Demand for deep-learning accelerator (DLA) chips, also known as artificial intelligence (AI) processors, continues to be strong in spite of the pandemic. Deep-learning applications are being deployed throughout industry and can be found in everything from data centers to self-driving cars to edge devices, and embedded (IoT) systems. New entrants continue to emerge challenging large chip vendor incumbents in a market that has now topped $7 billion, growing 58% over 2019. A new report from The Linley Group, “A Guide to Processors for Deep Learning,” provides clear guidance on this dynamic market with concise analysis of deep-learning accelerators for artificial intelligence, neural networks, and vision processing for inference and training.

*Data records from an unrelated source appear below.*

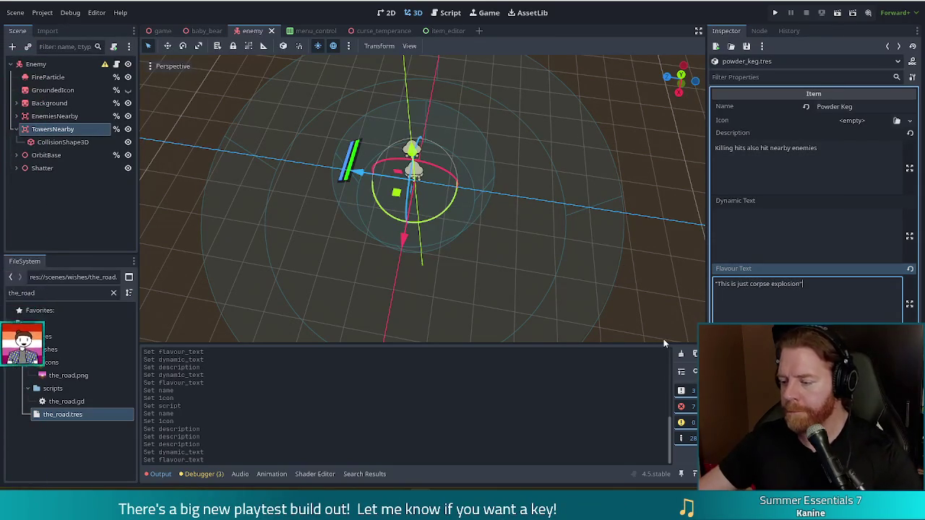
pyautogui.click(72, 414)
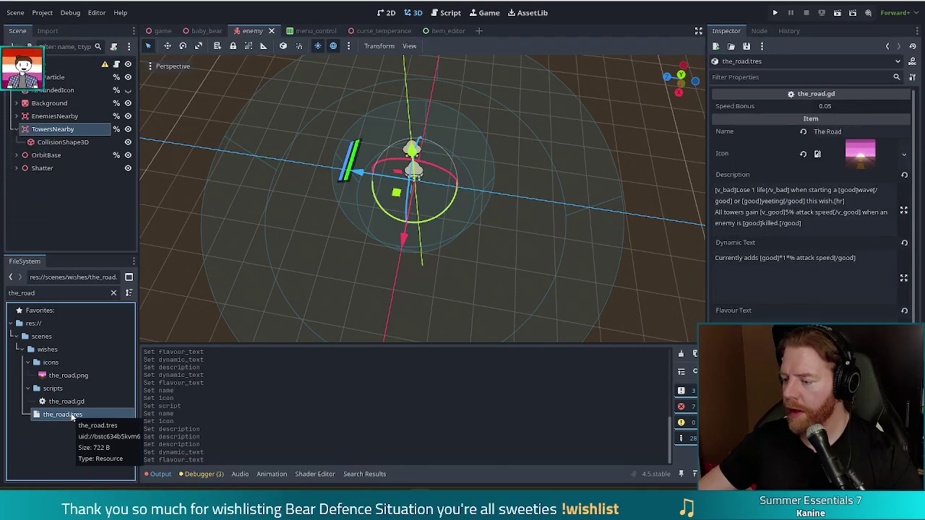
pyautogui.click(890, 46)
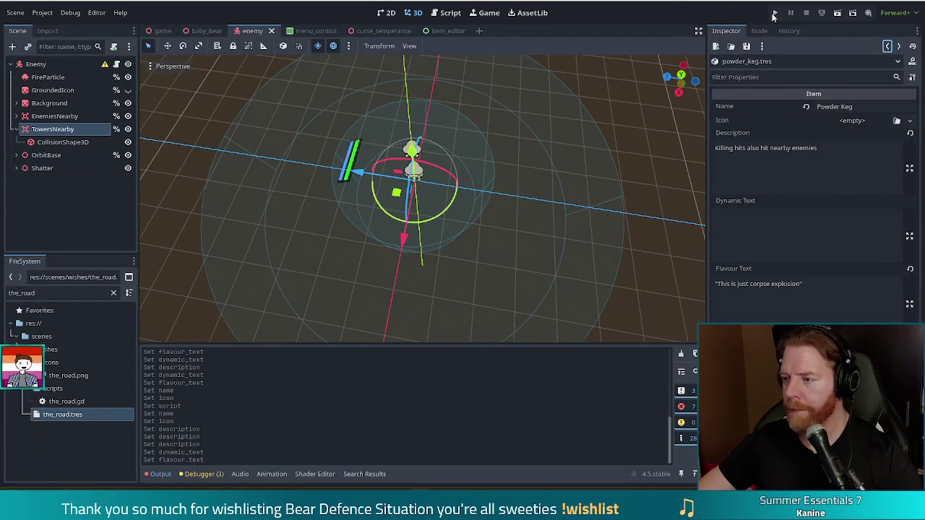
# Step: Run the project, start a New Game, reach the wave map, and begin an add_wish console command
pyautogui.click(774, 13)
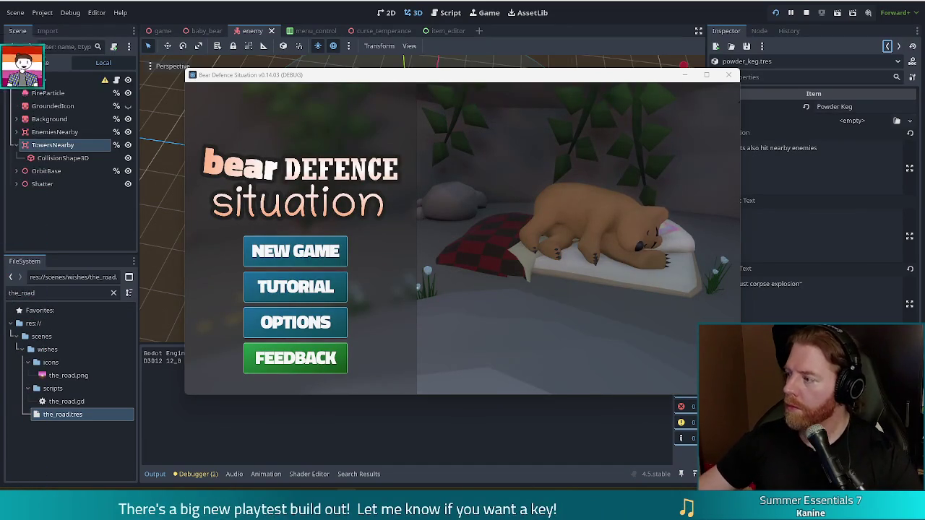
pyautogui.click(307, 260)
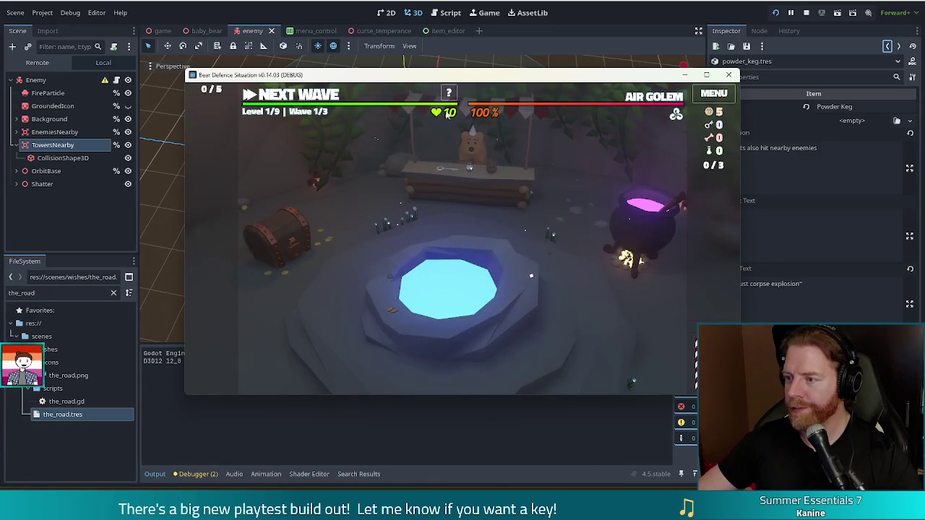
pyautogui.moveTo(549, 79); pyautogui.dragTo(511, 70)
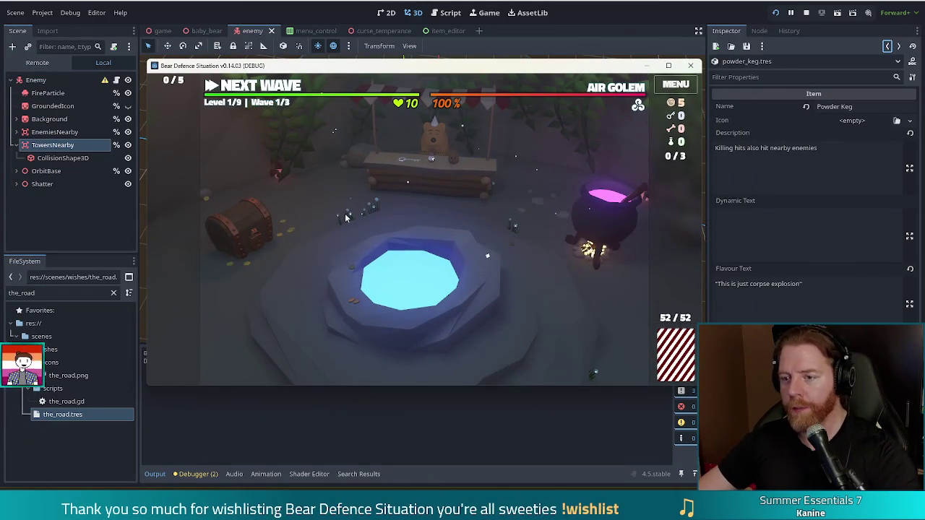
pyautogui.click(277, 96)
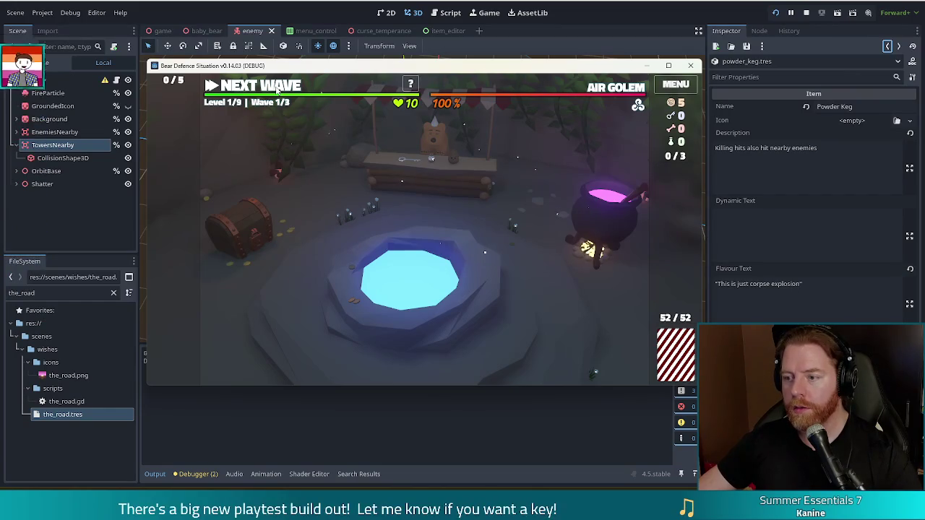
pyautogui.press('grave')
pyautogui.write('add_wish powd')
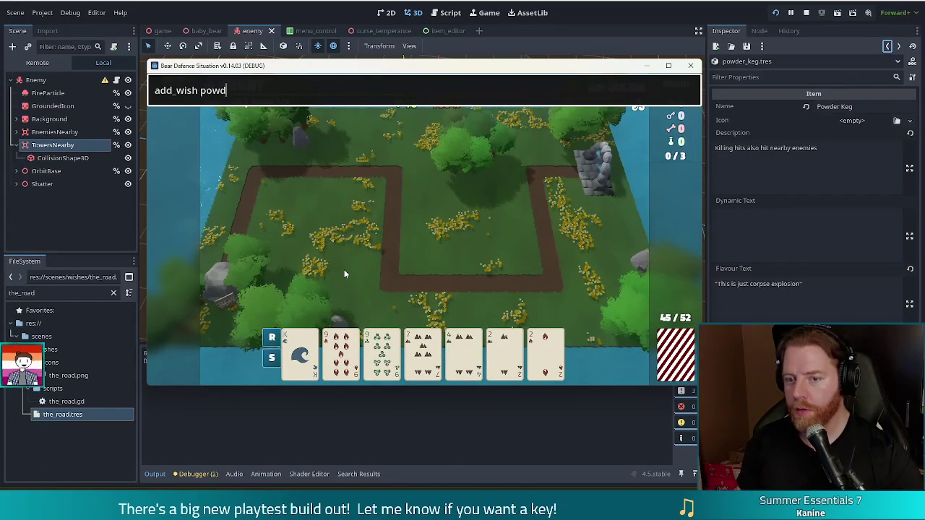
pyautogui.write('er_keg')
# Step: Grant the powder_keg wish, build and place a Ballista from Two Pair, and start wave 1
pyautogui.press('Return')
pyautogui.press('grave')
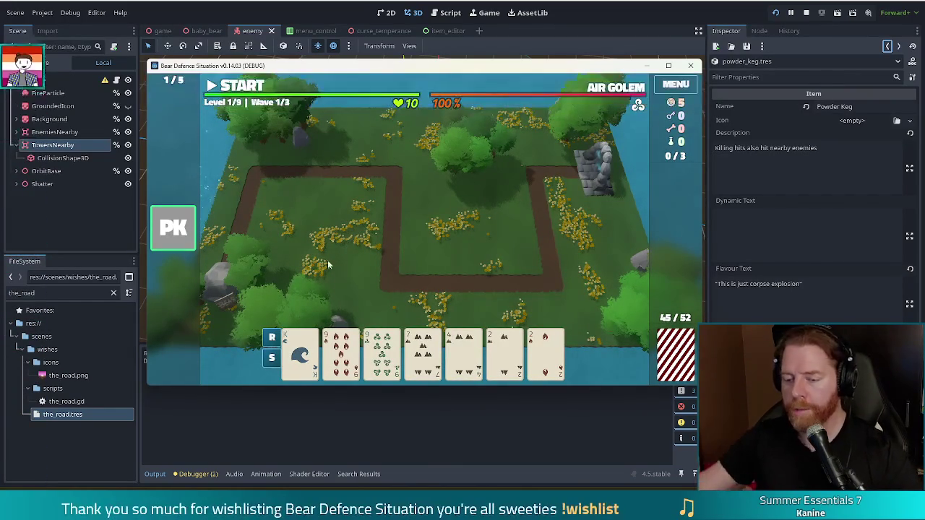
pyautogui.click(353, 358)
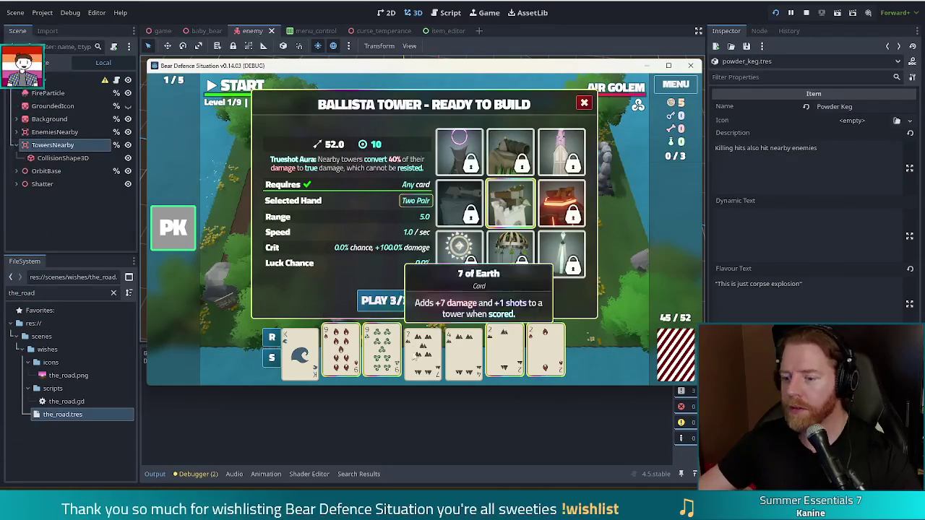
pyautogui.click(385, 302)
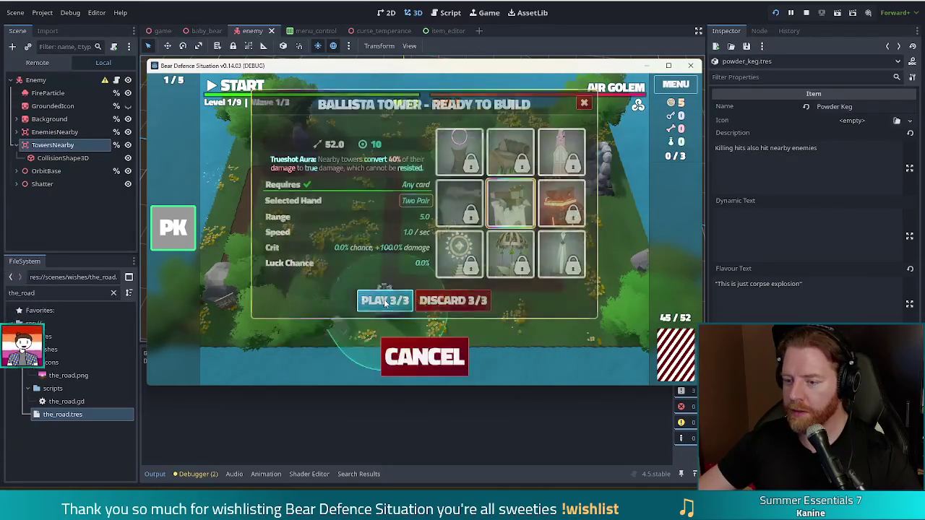
pyautogui.click(504, 245)
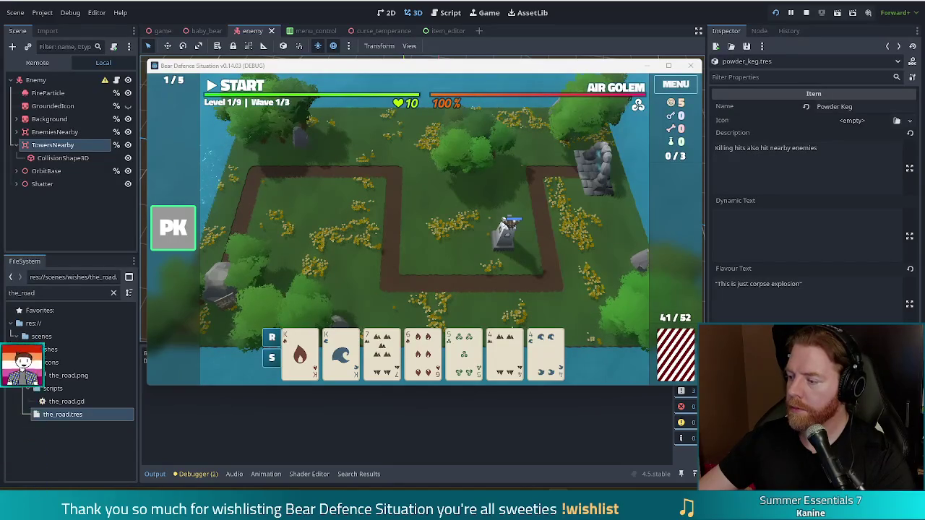
pyautogui.click(244, 87)
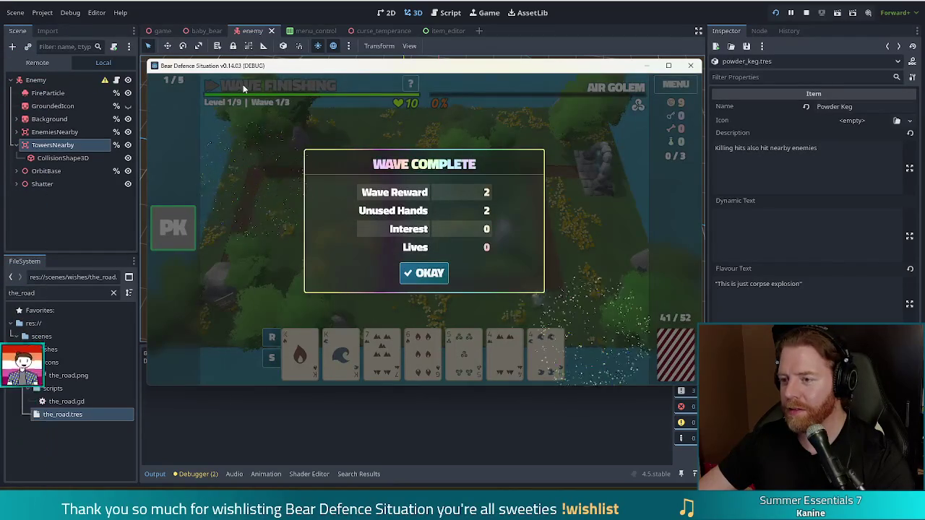
# Step: Stop the debug run, go back to the Script workspace, and filter the FileSystem list by 'enemy'
pyautogui.click(806, 13)
pyautogui.click(445, 12)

AI acceleration has proliferated in a wide variety of deep-learning applications. Large cloud-service providers use deep learning to power web services such as language translation and refining search results. In client devices it can be found in smart speakers, high-end smartphones, voice assistants, smart doorbells, and smart cameras. The technology is also critical to the development of advanced driver assistance systems (ADAS) and autonomous vehicles. As AI acceleration proliferates and demand increases, it finds its way into lower-cost products. In fact, edge devices have emerged as the highest-volume application for AI-enhanced processors.
“This rapidly growing market has attracted many new companies eager to develop AI chips, in particular for the embedded market,” said Linley Gwennap, principal analyst with The Linley Group. “Because of the rapid evolution in this field, comparing capabilities across the broad landscape of AI chips is extremely complicated. We’ve carefully researched and analyzed the various architectures and products to determine which are best suited for each application and who we think will emerge as the winners in each area.”
The comprehensive report covers more than 60 different vendors of AI chips. It provides detailed technical analysis of deep-learning accelerator chips from AMD, Cambricon, Cerebras, Graphcore, Groq, Intel (including former Altera, Habana, Mobileye, and Movidius), Mythic, Nvidia (including Tegra and Tesla), NXP, and Xilinx. Other chapters cover Google’s TPU family of ASICs and Tesla’s autonomous-driving ASIC. It also includes shorter profiles of numerous other vendors developing AI chips of all sorts, including Amazon, Brainchip, Gyrfalcon, Hailo, Huawei, Lattice, Qualcomm, Synaptics, and Texas Instruments.
The report includes head-to-head technical comparisons in each product category, as well as extensive technical and market overviews to help those coming up to speed on this complex technology. Those seeking a quantitative look at the market for deep-learning accelerators will find market size and forecasts in three market segments: data center, automotive, and embedded.